# WHAT YOU ARE ASKED TO DO
Nothing outside the range below should be printed. Output exactly the lines from the line with "Spring 2022 |" to the line with "The science education", both included.
-- -- --
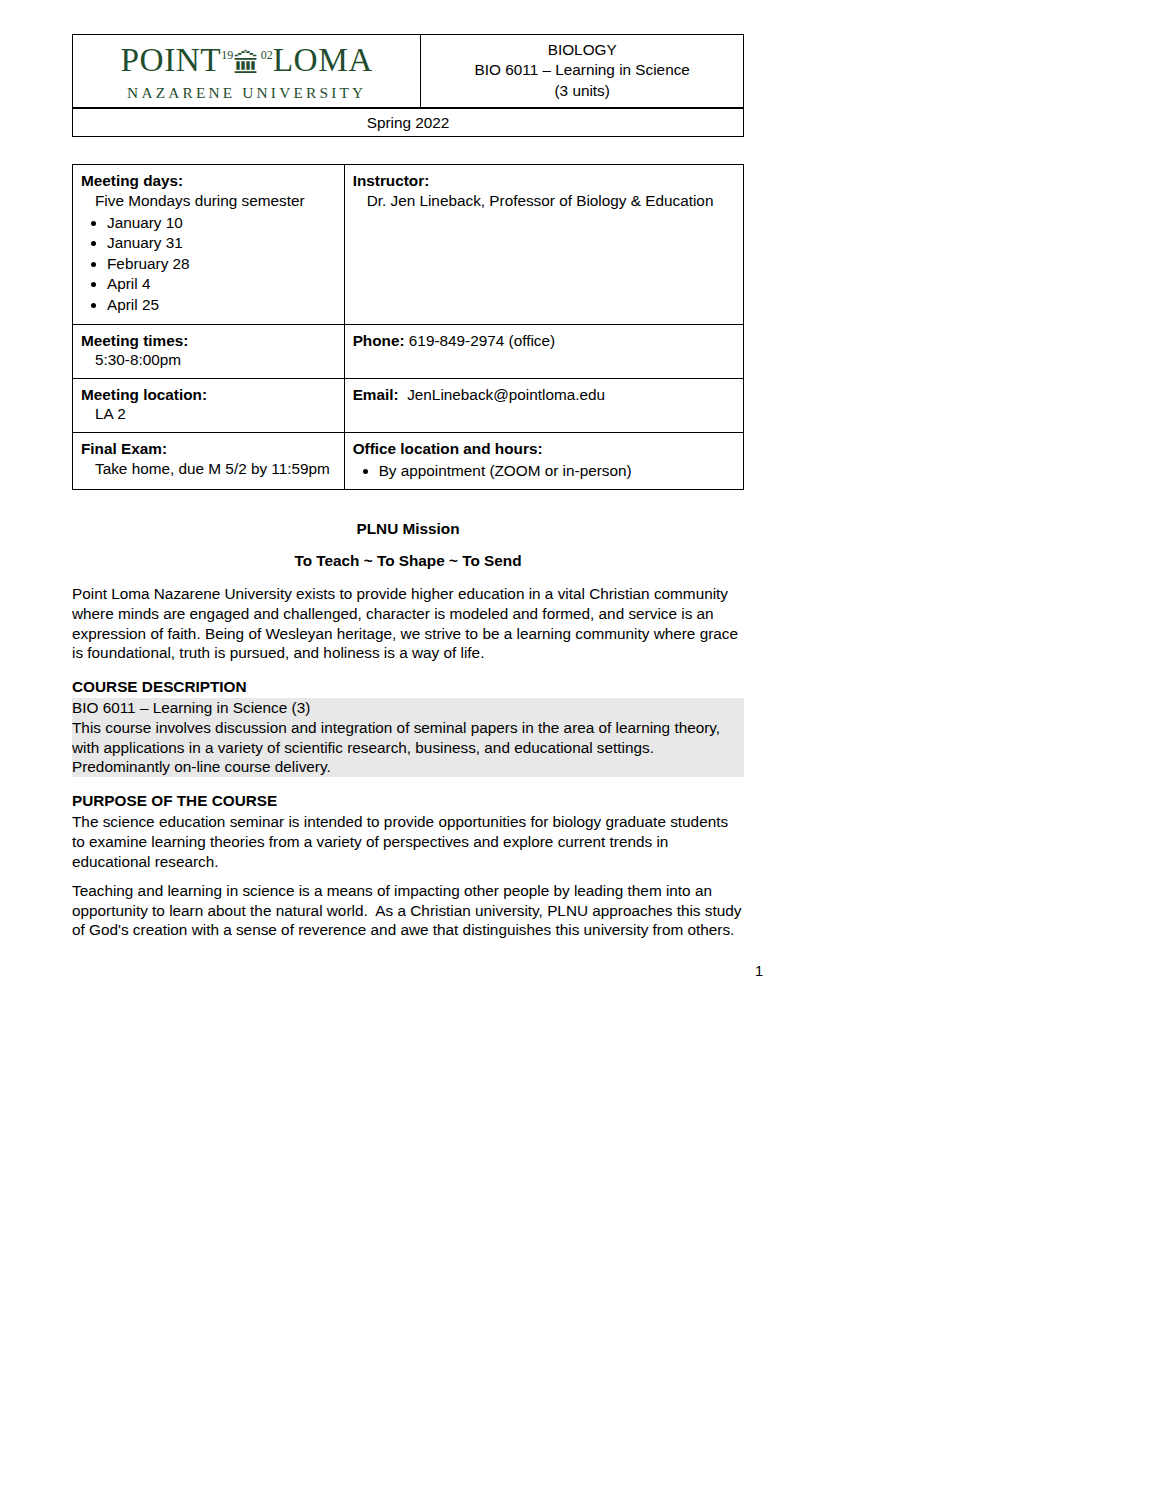| POINT 19 🏛 02 LOMA NAZARENE UNIVERSITY | BIOLOGY BIO 6011 – Learning in Science (3 units) |
| Spring 2022 |
| Meeting days: Five Mondays during semester January 10 January 31 February 28 April 4 April 25 | Instructor: Dr. Jen Lineback, Professor of Biology & Education |
| Meeting times: 5:30-8:00pm | Phone: 619-849-2974 (office) |
| Meeting location: LA 2 | Email: JenLineback@pointloma.edu |
| Final Exam: Take home, due M 5/2 by 11:59pm | Office location and hours: By appointment (ZOOM or in-person) |
PLNU Mission
To Teach ~ To Shape ~ To Send
Point Loma Nazarene University exists to provide higher education in a vital Christian community where minds are engaged and challenged, character is modeled and formed, and service is an expression of faith. Being of Wesleyan heritage, we strive to be a learning community where grace is foundational, truth is pursued, and holiness is a way of life.
Course Description
BIO 6011 – Learning in Science (3) This course involves discussion and integration of seminal papers in the area of learning theory, with applications in a variety of scientific research, business, and educational settings. Predominantly on-line course delivery.
Purpose of the Course
The science education seminar is intended to provide opportunities for biology graduate students to examine learning theories from a variety of perspectives and explore current trends in educational research.
Teaching and learning in science is a means of impacting other people by leading them into an opportunity to learn about the natural world. As a Christian university, PLNU approaches this study of God's creation with a sense of reverence and awe that distinguishes this university from others.
1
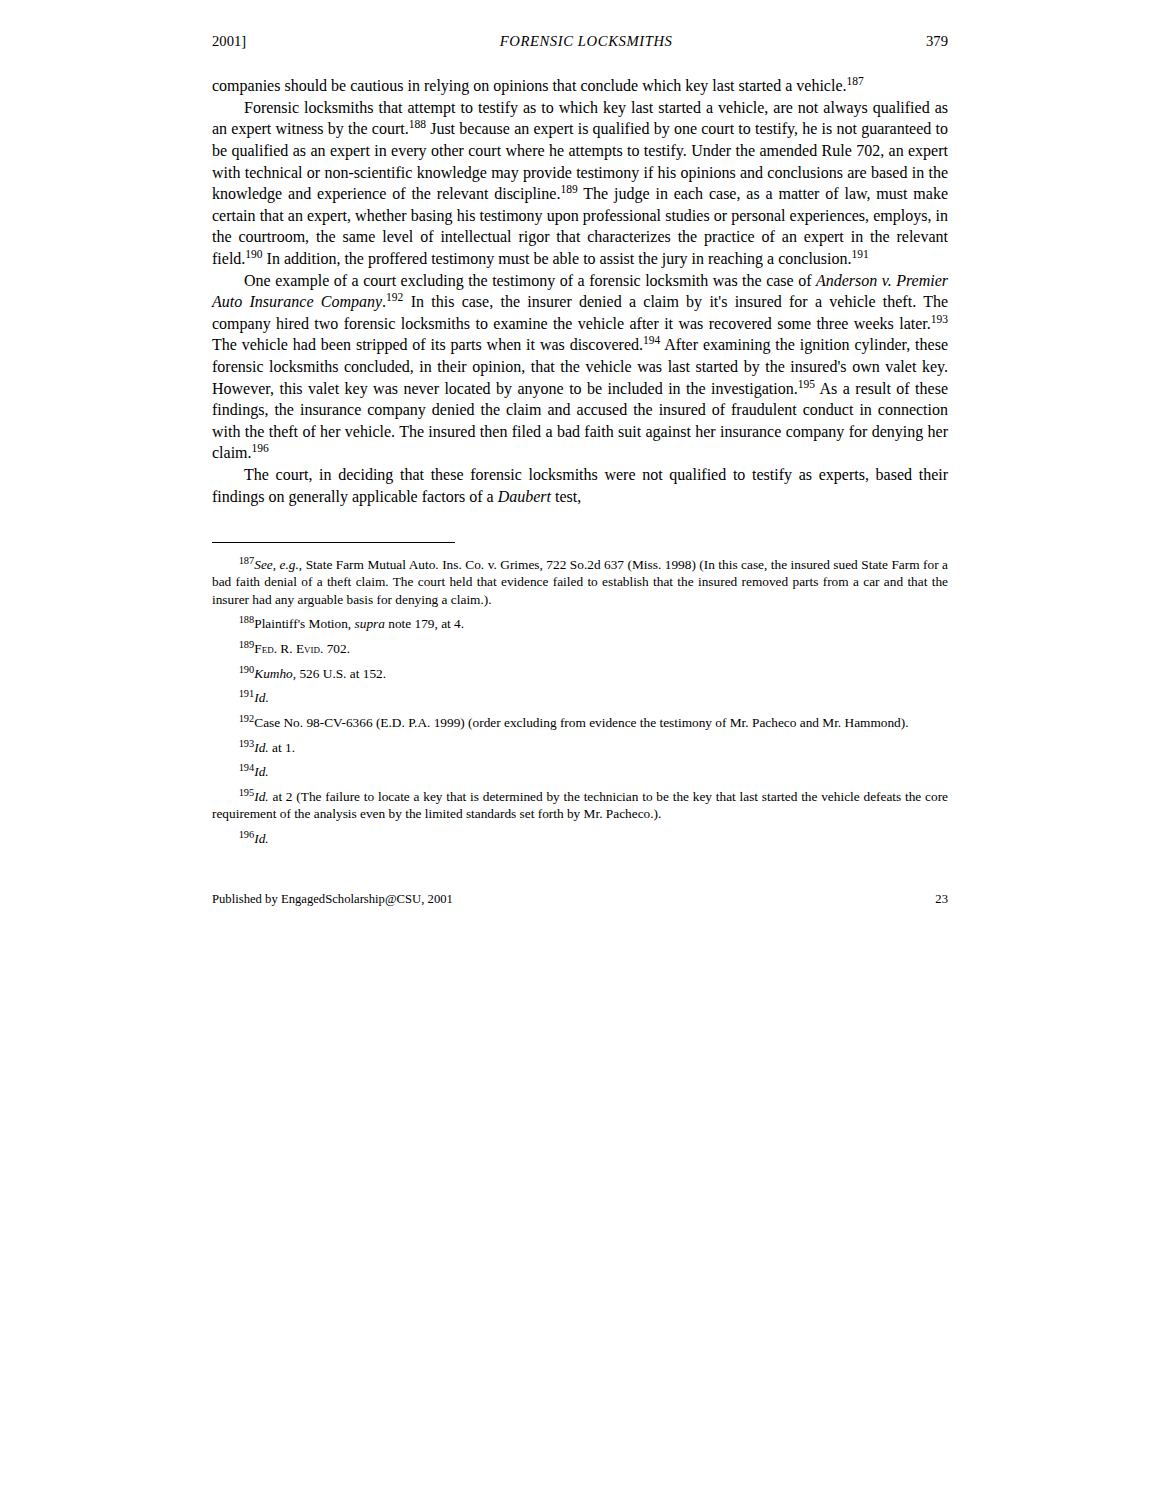2001] Forensic Locksmiths 379
companies should be cautious in relying on opinions that conclude which key last started a vehicle.187
Forensic locksmiths that attempt to testify as to which key last started a vehicle, are not always qualified as an expert witness by the court.188 Just because an expert is qualified by one court to testify, he is not guaranteed to be qualified as an expert in every other court where he attempts to testify. Under the amended Rule 702, an expert with technical or non-scientific knowledge may provide testimony if his opinions and conclusions are based in the knowledge and experience of the relevant discipline.189 The judge in each case, as a matter of law, must make certain that an expert, whether basing his testimony upon professional studies or personal experiences, employs, in the courtroom, the same level of intellectual rigor that characterizes the practice of an expert in the relevant field.190 In addition, the proffered testimony must be able to assist the jury in reaching a conclusion.191
One example of a court excluding the testimony of a forensic locksmith was the case of Anderson v. Premier Auto Insurance Company.192 In this case, the insurer denied a claim by it's insured for a vehicle theft. The company hired two forensic locksmiths to examine the vehicle after it was recovered some three weeks later.193 The vehicle had been stripped of its parts when it was discovered.194 After examining the ignition cylinder, these forensic locksmiths concluded, in their opinion, that the vehicle was last started by the insured's own valet key. However, this valet key was never located by anyone to be included in the investigation.195 As a result of these findings, the insurance company denied the claim and accused the insured of fraudulent conduct in connection with the theft of her vehicle. The insured then filed a bad faith suit against her insurance company for denying her claim.196
The court, in deciding that these forensic locksmiths were not qualified to testify as experts, based their findings on generally applicable factors of a Daubert test,
187 See, e.g., State Farm Mutual Auto. Ins. Co. v. Grimes, 722 So.2d 637 (Miss. 1998) (In this case, the insured sued State Farm for a bad faith denial of a theft claim. The court held that evidence failed to establish that the insured removed parts from a car and that the insurer had any arguable basis for denying a claim.).
188 Plaintiff's Motion, supra note 179, at 4.
189 Fed. R. Evid. 702.
190 Kumho, 526 U.S. at 152.
191 Id.
192 Case No. 98-CV-6366 (E.D. P.A. 1999) (order excluding from evidence the testimony of Mr. Pacheco and Mr. Hammond).
193 Id. at 1.
194 Id.
195 Id. at 2 (The failure to locate a key that is determined by the technician to be the key that last started the vehicle defeats the core requirement of the analysis even by the limited standards set forth by Mr. Pacheco.).
196 Id.
Published by EngagedScholarship@CSU, 2001 23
-- -- --
# RESPONSE
| Spring 2022 |
| Meeting days: Five Mondays during semester January 10 January 31 February 28 April 4 April 25 | Instructor: Dr. Jen Lineback, Professor of Biology & Education |
| Meeting times: 5:30-8:00pm | Phone: 619-849-2974 (office) |
| Meeting location: LA 2 | Email: JenLineback@pointloma.edu |
| Final Exam: Take home, due M 5/2 by 11:59pm | Office location and hours: By appointment (ZOOM or in-person) |
PLNU Mission
To Teach ~ To Shape ~ To Send
Point Loma Nazarene University exists to provide higher education in a vital Christian community where minds are engaged and challenged, character is modeled and formed, and service is an expression of faith. Being of Wesleyan heritage, we strive to be a learning community where grace is foundational, truth is pursued, and holiness is a way of life.
Course Description
BIO 6011 – Learning in Science (3) This course involves discussion and integration of seminal papers in the area of learning theory, with applications in a variety of scientific research, business, and educational settings. Predominantly on-line course delivery.
Purpose of the Course
The science education seminar is intended to provide opportunities for biology graduate students to examine learning theories from a variety of perspectives and explore current trends in educational research.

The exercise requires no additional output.